**The problem**
Copy the part of the forum thread on duplicate threads that begins at the words "I have seen" and stops after "done with it?", reproducing it word for word.

**Quoted text**
* * * *

# Off Topic > Suggestions for Improvement >  >  Check if duplicate Thread both have replies

## davesexcel

One of my biggest peeves is replying to a post and then seeing the thread has been closed because it turns out to be a duplicate thread.

I had an occasion recently where I answered a thread, then the thread was closed because it was duplicate, but the thread they left open didn't have a reply.

If there are duplicate threads, moderators should take the extra 10 seconds to see which one has a reply and close the one without a reply.

If both duplicate threads have been replied to, moderators should take an extra 10 seconds and merge the two threads together.

I have seen how easy it is to have duplicate posts. You submit a post and nothing happens, so you press submit again, sometimes you are told you can't submit a duplicate post and sometimes it just re-submits it.

Is this the case as well when starting a new thread, the OP re-submits a new thread when the they see nothing has happened the first time?

A moderator should be able to identify when a new thread has been duplicated by accident, instead of issuing the customary reply,




> This is a duplicate post and as such does not comply with Rule 5 of our forum rules



Could they not just delete the duplicate and be done with it?

----------


## FDibbins

You raise valid points.  I try and see which of the duplicate threads have replies (if no replies to either, I close the latest), then  close the other 1 - or, if they both have replies, I have merged them.  I understand how frustrating it it to post something - then to see you wasted your time.  

As a guru, you have access to the veteran's forum, perhaps if you see this sort of thing happening again, you could raise it there, along with a link to the thread/s?  

I also agree that duplicates are often forum-induced - but not always.  Im not sure if it is possible to determine which was which though.  If I see that a thread is repeated, generally within the same minute or 2, in the same forum, its a pretty safe bet that it is forum induced, and I will just close 1 and move on.

(If I am guilty of any of the above, I apologize, please point them out to me - we are all human and make mistakes)

----------


## Alf

To err is human, to forgive is divine.

We forgive you.

Alf

----------

* * * *

**Dataset records**
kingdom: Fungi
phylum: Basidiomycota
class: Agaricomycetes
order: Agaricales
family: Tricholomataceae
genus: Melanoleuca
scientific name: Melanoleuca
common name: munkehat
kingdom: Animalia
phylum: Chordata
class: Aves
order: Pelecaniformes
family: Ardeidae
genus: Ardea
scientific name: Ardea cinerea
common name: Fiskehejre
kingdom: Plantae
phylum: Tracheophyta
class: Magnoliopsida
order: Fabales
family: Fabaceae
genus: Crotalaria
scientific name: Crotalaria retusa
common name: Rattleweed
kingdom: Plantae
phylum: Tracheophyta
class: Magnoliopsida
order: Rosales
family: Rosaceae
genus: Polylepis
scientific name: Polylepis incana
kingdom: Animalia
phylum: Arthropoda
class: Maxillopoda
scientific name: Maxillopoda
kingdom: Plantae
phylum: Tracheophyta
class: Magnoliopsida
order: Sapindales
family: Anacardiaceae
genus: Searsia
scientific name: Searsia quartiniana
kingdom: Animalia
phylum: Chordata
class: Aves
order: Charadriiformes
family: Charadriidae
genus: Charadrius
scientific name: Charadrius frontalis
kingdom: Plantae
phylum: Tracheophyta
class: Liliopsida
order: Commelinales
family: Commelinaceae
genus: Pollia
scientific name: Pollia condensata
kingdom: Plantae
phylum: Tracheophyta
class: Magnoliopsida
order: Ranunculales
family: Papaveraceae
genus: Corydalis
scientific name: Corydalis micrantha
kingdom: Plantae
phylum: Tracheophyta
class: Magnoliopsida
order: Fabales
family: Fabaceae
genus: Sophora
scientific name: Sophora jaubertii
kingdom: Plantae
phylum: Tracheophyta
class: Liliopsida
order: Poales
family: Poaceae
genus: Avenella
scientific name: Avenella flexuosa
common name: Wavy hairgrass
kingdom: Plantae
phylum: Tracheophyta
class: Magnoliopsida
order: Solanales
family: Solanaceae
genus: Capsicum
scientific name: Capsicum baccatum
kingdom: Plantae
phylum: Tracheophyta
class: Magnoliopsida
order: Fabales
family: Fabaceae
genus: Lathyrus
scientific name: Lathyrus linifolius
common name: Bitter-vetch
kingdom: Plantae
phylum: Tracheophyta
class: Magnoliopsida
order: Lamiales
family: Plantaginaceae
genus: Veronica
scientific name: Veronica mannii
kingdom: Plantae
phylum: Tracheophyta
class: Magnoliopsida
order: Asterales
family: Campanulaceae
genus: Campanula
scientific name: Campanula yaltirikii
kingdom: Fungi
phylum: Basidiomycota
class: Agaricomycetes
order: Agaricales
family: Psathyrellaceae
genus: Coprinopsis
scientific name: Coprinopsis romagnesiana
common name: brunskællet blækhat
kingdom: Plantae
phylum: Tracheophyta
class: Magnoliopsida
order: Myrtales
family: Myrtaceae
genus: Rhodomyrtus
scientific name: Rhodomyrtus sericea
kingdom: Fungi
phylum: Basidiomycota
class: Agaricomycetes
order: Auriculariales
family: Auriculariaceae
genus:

* * * *

**Response**
I have seen how easy it is to have duplicate posts. You submit a post and nothing happens, so you press submit again, sometimes you are told you can't submit a duplicate post and sometimes it just re-submits it.

Is this the case as well when starting a new thread, the OP re-submits a new thread when the they see nothing has happened the first time?

A moderator should be able to identify when a new thread has been duplicated by accident, instead of issuing the customary reply,




> This is a duplicate post and as such does not comply with Rule 5 of our forum rules



Could they not just delete the duplicate and be done with it?